Failure is defined as “the state or condition of not meeting a desirable or intended objective and may be viewed as the opposite of success”.
I was at a round table event recently at which, interestingly, the topic open to the table was ‘failure’. A blog post by Gemma Bull, Head of Innovation at Save the Children, helped to frame the discussion and the points it raises are perfectly well articulated so I won’t rehash those here.
What I did think was interesting was that around the table were representatives from all walks of life, all had been drawn in by the topic of failure, all had an interest in failure as a concept, all had experienced (I am deducing from the session) forms of failure in various aspects of the work they were engaged in. We had an excellent discussion with some really interesting examples, many cited in Gemma’s blog, being discussed and some interesting considerations were raised. However, despite all the experience around the table, it was, as I think is often the case with topics such as this, very difficult to arrive at meaningful solutions to the questions raised and the challenges presented.
At another event recently, the launch of a new think tank, Business Innovate, founded by Crispin Williams, one of the attendees raised an interesting point about there being a change in corporate culture in the city, moving from a culture where people were trained, nurtured and allowed to succeed (or fail) over time, to one where underperformance in the short term is now terminal. The bottom x% are not given a chance to learn, develop, correct and build, they are culled.

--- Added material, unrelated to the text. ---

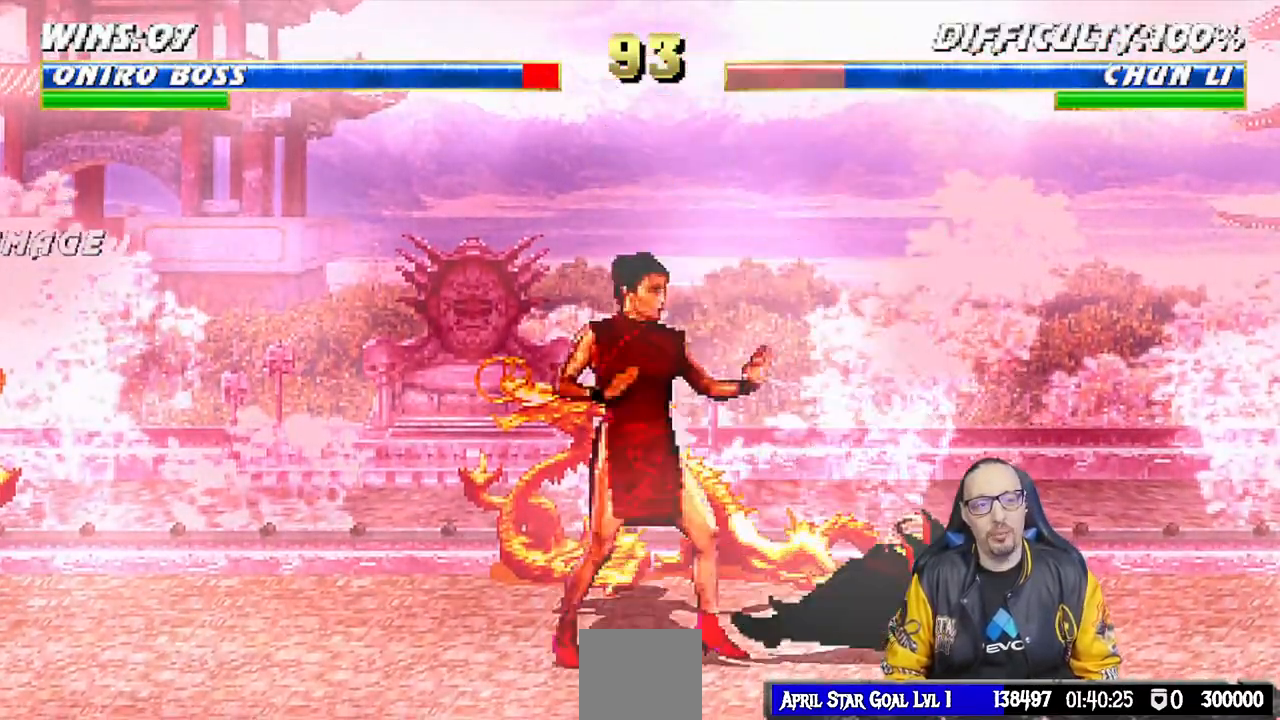
{"dt_ms": 500, "buttons": ["L1", "R1", "DPAD_DOWN", "DPAD_RIGHT"], "left_stick": "center", "right_stick": "center", "events": []}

Failure has become an endpoint, where to be failing is the same as having failed and an absolute. Short-termism driven by an obsession with near term financial performance measures are stifling innovation, stifling the risk-taking cultures that should underpin the quest for enhancement and improvements to the status quo.
I would like to suggest that we need to urgently reassess this stigma with failure, that we need to reposition failure along the innovation pathway and allow for more entrepreneurial practices to flourish. We should not encourage failure, but we certainly should discount the value we can derive from failure. Who are we to even define failure, surely one person’s failure is another’s opportunity. Amazon, an undeniable success, practically failed several times (they were out of money and almost out of time on more than one occasion) before their time finally arrived.
I was recently introduced to the great organisation Failforward.org. This was the final piece of the puzzle that prompted me to write this post. I will leave you with their mantra “Failure happens…from it you should learn, innovate and build resilience”, and with that I’m off to try something new and see where it takes me!